• _SUPPLIED PASSAGE_
Japanese productivity and quality standards have fired the imagination of American managers, but until now there has been little explanation of how to do it -- how to apply Japanese methods at the actual operating level of U.S. manufacturing plants.

This book shows you how, exposing otherwise well-informed westernized readers to a new world of management ideas. Author Richard J. Schonberger demonstrates that the Japanese formula for success is based on a number of specific, interrelated techniques -- stunning in their simplicity -- and he shows how these techniques can be put to work in American industries today.

Here, in a clear, handbook format, are nine "lessons" for American manufacturers, introducing scores of techniques aimed at simplifying the overly-complex purchasing, inventory, assembly-fine, and quality-control processes of U.S. firms.

At the heart of Japanese manufacturing success are two overlapping strategies: "just-in-time" production and "total quality control." Some American manufacturers already know a little about these methods, but Richard Schonberger provides the most comprehensive description of these techniques available: how they developed, how they all fit together, why they are so potent, and how they "snowball" -- unleashing a powerful chain reaction of productivity and quality control improvements each time more simplification is introduced.

Japanese Manufacturing Techniques will change the way you think. Much of the received wisdom of American management -- "just-in-case" order quantities, statistical sampling for quality Control, and large inventory buffer stocks, for example -- is dismissed by the Japanese as muri, muda, mura: excess, waste, unevenness. In many cases, the Japanese technique is exactly the opposite of American practice ("just-in-time" ordering, quality control at the source, and elimination of buffer stocks altogether).

• _WORK ORDER 1_
Can you echo the rows word for word, starting with the line containing "Spec: line order" and going on through the final row?

Data items:
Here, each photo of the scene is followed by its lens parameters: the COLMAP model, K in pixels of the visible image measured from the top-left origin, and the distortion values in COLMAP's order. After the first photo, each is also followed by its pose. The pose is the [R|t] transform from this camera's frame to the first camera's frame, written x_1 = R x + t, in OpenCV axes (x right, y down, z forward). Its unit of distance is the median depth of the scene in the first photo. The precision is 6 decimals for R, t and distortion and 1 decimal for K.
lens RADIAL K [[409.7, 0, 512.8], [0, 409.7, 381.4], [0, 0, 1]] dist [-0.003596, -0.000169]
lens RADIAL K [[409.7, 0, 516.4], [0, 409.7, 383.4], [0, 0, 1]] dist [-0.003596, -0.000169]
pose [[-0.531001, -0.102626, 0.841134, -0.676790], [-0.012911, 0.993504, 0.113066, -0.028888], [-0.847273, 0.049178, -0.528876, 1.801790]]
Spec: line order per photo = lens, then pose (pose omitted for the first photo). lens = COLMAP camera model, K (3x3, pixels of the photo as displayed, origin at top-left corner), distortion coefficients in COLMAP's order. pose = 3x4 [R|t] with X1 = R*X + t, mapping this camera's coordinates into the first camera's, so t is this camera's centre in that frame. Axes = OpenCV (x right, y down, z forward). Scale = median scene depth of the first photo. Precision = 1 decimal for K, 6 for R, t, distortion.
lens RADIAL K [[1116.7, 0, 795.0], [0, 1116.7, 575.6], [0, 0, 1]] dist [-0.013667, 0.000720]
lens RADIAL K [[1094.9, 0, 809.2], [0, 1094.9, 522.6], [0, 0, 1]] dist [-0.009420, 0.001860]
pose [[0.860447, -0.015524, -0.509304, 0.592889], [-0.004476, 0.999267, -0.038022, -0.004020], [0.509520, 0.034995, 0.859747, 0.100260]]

• _WORK ORDER 2_
Will you duplicate the book description word for word, starting with "At the heart" and going on through "simplification is introduced."?

• _WRITTEN RESPONSE 1_
Spec: line order per photo = lens, then pose (pose omitted for the first photo). lens = COLMAP camera model, K (3x3, pixels of the photo as displayed, origin at top-left corner), distortion coefficients in COLMAP's order. pose = 3x4 [R|t] with X1 = R*X + t, mapping this camera's coordinates into the first camera's, so t is this camera's centre in that frame. Axes = OpenCV (x right, y down, z forward). Scale = median scene depth of the first photo. Precision = 1 decimal for K, 6 for R, t, distortion.
lens RADIAL K [[1116.7, 0, 795.0], [0, 1116.7, 575.6], [0, 0, 1]] dist [-0.013667, 0.000720]
lens RADIAL K [[1094.9, 0, 809.2], [0, 1094.9, 522.6], [0, 0, 1]] dist [-0.009420, 0.001860]
pose [[0.860447, -0.015524, -0.509304, 0.592889], [-0.004476, 0.999267, -0.038022, -0.004020], [0.509520, 0.034995, 0.859747, 0.100260]]

• _WRITTEN RESPONSE 2_
At the heart of Japanese manufacturing success are two overlapping strategies: "just-in-time" production and "total quality control." Some American manufacturers already know a little about these methods, but Richard Schonberger provides the most comprehensive description of these techniques available: how they developed, how they all fit together, why they are so potent, and how they "snowball" -- unleashing a powerful chain reaction of productivity and quality control improvements each time more simplification is introduced.